Exercise goal —
Look below for the lines from the one with "flowering shrub | 29.89" to the one with "the bearded man at point (201, 360) | 1.83", and copy exactly those lines, both ends included.

[Stored items]
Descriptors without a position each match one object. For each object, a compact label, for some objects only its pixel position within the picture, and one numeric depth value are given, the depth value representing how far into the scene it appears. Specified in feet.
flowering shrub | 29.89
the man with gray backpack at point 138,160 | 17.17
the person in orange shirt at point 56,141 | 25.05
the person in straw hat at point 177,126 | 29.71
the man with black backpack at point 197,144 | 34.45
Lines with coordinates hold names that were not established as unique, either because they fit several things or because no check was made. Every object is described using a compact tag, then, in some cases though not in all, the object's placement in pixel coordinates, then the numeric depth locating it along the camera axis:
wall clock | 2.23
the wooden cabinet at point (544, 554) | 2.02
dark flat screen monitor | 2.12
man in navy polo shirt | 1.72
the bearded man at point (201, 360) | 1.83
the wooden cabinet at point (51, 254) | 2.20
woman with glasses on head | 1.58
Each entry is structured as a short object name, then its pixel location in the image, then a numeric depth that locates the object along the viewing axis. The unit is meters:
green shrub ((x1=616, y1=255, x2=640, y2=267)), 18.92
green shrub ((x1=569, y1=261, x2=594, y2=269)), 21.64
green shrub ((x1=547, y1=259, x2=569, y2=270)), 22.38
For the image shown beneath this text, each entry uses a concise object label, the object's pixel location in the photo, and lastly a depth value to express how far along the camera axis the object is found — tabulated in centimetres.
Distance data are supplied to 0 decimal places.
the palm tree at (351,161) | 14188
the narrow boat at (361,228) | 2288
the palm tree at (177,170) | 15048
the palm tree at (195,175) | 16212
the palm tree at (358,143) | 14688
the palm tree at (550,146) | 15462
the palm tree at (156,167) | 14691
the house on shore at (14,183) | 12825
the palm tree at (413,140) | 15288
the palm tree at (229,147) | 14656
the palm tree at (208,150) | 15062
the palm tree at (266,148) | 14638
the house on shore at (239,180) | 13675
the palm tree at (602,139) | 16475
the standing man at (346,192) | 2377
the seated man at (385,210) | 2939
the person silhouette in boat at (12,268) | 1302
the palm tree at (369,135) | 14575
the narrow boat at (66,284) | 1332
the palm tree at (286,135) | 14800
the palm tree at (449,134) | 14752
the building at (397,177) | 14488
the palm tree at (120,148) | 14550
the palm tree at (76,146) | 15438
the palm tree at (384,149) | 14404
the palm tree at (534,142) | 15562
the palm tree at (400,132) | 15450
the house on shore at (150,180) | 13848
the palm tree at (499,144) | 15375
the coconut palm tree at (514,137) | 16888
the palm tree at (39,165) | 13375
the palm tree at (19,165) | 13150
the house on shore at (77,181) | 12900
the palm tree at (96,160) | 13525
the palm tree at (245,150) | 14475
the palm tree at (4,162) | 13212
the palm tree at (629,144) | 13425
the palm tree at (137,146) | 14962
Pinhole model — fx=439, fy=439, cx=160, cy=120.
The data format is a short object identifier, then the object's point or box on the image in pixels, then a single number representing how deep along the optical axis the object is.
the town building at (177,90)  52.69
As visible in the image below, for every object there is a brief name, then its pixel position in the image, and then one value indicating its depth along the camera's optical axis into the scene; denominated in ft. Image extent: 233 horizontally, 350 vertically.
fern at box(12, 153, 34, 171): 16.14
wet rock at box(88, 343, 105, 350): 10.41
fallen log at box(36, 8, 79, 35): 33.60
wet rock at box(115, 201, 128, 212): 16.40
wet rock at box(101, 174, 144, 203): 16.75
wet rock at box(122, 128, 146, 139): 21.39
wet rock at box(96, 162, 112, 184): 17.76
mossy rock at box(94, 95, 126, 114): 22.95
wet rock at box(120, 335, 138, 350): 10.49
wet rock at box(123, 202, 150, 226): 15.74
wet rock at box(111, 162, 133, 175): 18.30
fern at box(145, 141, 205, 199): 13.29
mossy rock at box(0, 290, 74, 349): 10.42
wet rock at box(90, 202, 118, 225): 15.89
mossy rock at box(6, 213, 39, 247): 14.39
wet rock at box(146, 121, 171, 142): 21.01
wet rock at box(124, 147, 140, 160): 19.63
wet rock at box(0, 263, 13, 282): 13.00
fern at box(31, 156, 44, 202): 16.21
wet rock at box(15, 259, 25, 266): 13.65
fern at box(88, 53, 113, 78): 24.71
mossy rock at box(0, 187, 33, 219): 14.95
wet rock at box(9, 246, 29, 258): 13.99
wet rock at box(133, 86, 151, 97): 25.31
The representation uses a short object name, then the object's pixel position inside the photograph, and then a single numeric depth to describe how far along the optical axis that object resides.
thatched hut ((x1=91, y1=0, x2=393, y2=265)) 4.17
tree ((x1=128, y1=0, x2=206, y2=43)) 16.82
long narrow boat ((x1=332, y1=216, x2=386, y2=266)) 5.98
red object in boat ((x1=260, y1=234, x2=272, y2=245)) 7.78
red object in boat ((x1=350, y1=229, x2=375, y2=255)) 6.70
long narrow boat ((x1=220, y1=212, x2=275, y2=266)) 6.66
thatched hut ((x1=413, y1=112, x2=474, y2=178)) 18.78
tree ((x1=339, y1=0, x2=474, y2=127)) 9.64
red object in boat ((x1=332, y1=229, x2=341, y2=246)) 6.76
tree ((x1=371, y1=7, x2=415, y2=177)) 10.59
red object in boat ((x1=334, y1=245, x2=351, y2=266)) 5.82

Solution below —
flowering shrub | 29.89
the man with gray backpack at point 138,160 | 17.17
the person in orange shirt at point 56,141 | 25.05
the person in straw hat at point 177,126 | 29.71
the man with black backpack at point 197,144 | 34.45
Lines with coordinates hold names that were not established as unique, either because they fit several things or because no check was made. Every object is described using a compact tag, then, in some cases though not in all, the object's placement in pixel coordinates, then the numeric depth locating it along the camera axis:
wall clock | 2.23
the wooden cabinet at point (544, 554) | 2.02
dark flat screen monitor | 2.12
man in navy polo shirt | 1.72
the bearded man at point (201, 360) | 1.83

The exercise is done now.